··· Records supplied ···
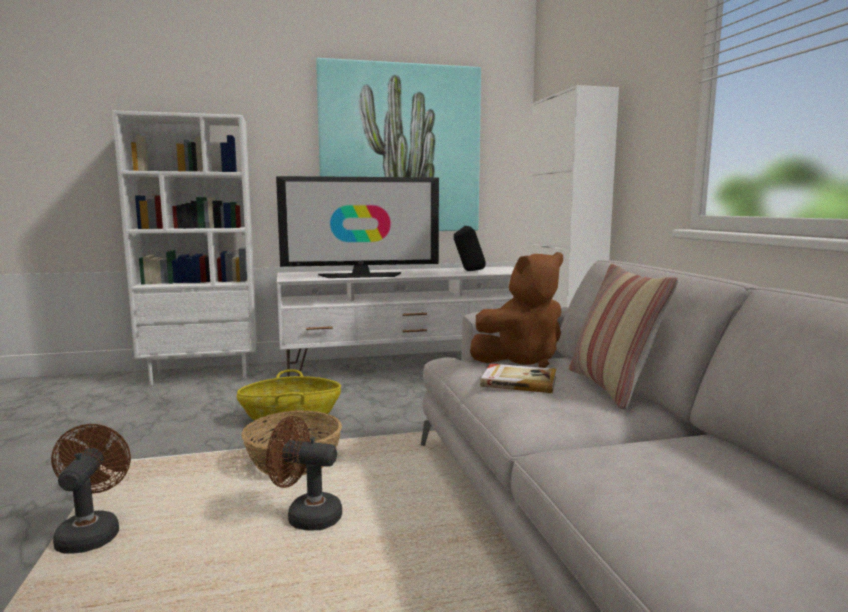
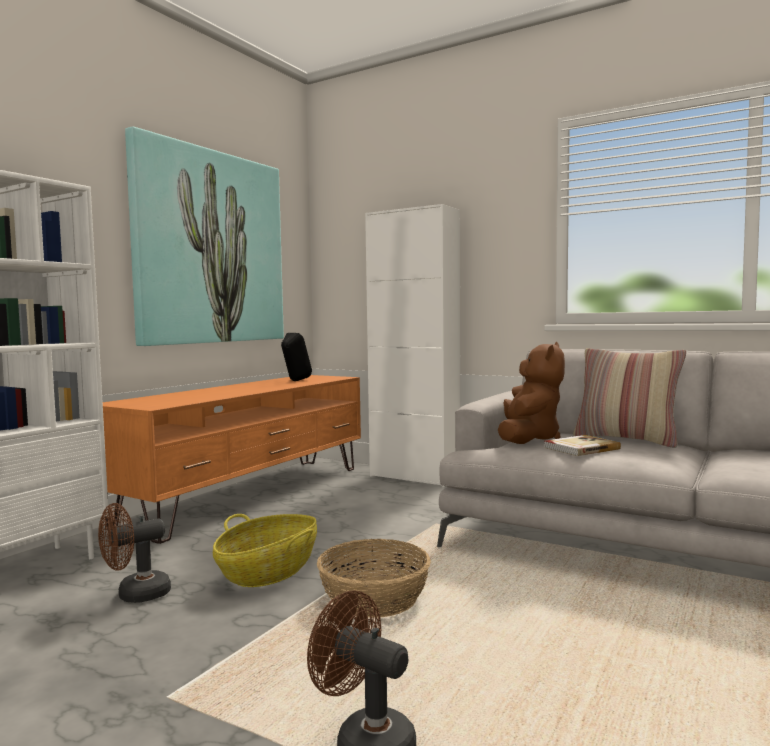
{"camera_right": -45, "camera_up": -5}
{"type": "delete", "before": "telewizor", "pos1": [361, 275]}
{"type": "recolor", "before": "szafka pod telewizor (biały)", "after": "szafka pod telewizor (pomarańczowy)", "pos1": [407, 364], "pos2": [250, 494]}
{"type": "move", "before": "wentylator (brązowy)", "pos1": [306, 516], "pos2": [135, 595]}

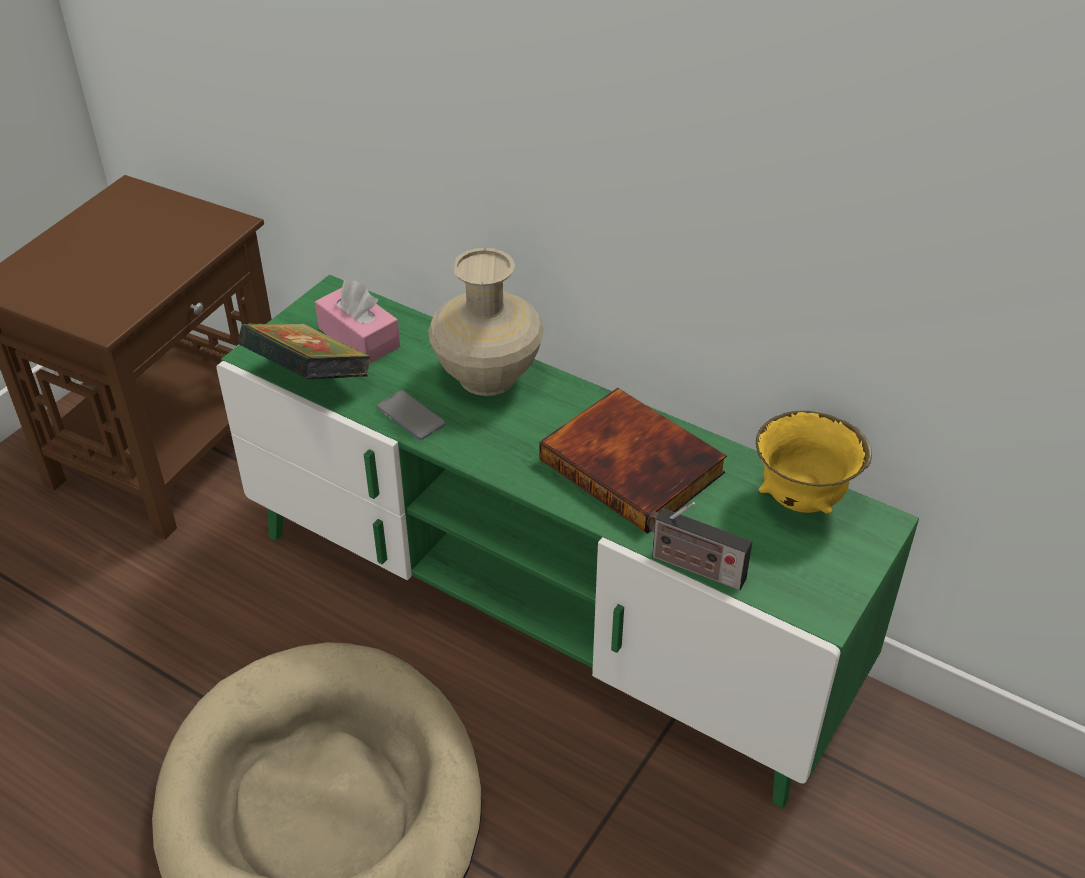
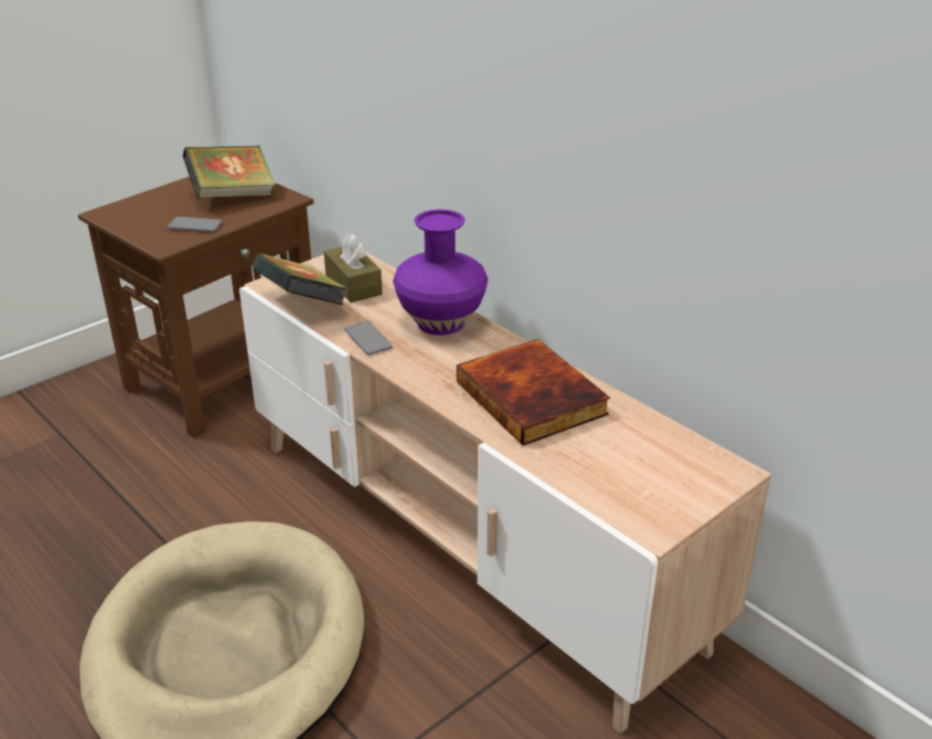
{"camera_right": 15, "camera_up": -10}
{"type": "recolor", "before": "wazon (beżowy)", "after": "wazon (fioletowy)", "pos1": [486, 377], "pos2": [440, 323]}
{"type": "recolor", "before": "szafka pod telewizor (zielony)", "after": "szafka pod telewizor (beżowy)", "pos1": [543, 610], "pos2": [466, 539]}
{"type": "recolor", "before": "pudełko chusteczek (różowy)", "after": "pudełko chusteczek (brązowy)", "pos1": [359, 338], "pos2": [353, 285]}
{"type": "delete", "before": "miska (żółty)", "pos1": [802, 500]}
{"type": "delete", "before": "radio", "pos1": [693, 567]}
{"type": "insert", "after": "książka", "pos2": [232, 196]}
{"type": "insert", "after": "telefon", "pos2": [195, 226]}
···
Omit the pictures, then give every record back exactly as it stands.

{"camera_right": -45, "camera_up": -5}
{"type": "delete", "before": "telewizor", "pos1": [361, 275]}
{"type": "recolor", "before": "szafka pod telewizor (biały)", "after": "szafka pod telewizor (pomarańczowy)", "pos1": [407, 364], "pos2": [250, 494]}
{"type": "move", "before": "wentylator (brązowy)", "pos1": [306, 516], "pos2": [135, 595]}

{"camera_right": 15, "camera_up": -10}
{"type": "recolor", "before": "wazon (beżowy)", "after": "wazon (fioletowy)", "pos1": [486, 377], "pos2": [440, 323]}
{"type": "recolor", "before": "szafka pod telewizor (zielony)", "after": "szafka pod telewizor (beżowy)", "pos1": [543, 610], "pos2": [466, 539]}
{"type": "recolor", "before": "pudełko chusteczek (różowy)", "after": "pudełko chusteczek (brązowy)", "pos1": [359, 338], "pos2": [353, 285]}
{"type": "delete", "before": "miska (żółty)", "pos1": [802, 500]}
{"type": "delete", "before": "radio", "pos1": [693, 567]}
{"type": "insert", "after": "książka", "pos2": [232, 196]}
{"type": "insert", "after": "telefon", "pos2": [195, 226]}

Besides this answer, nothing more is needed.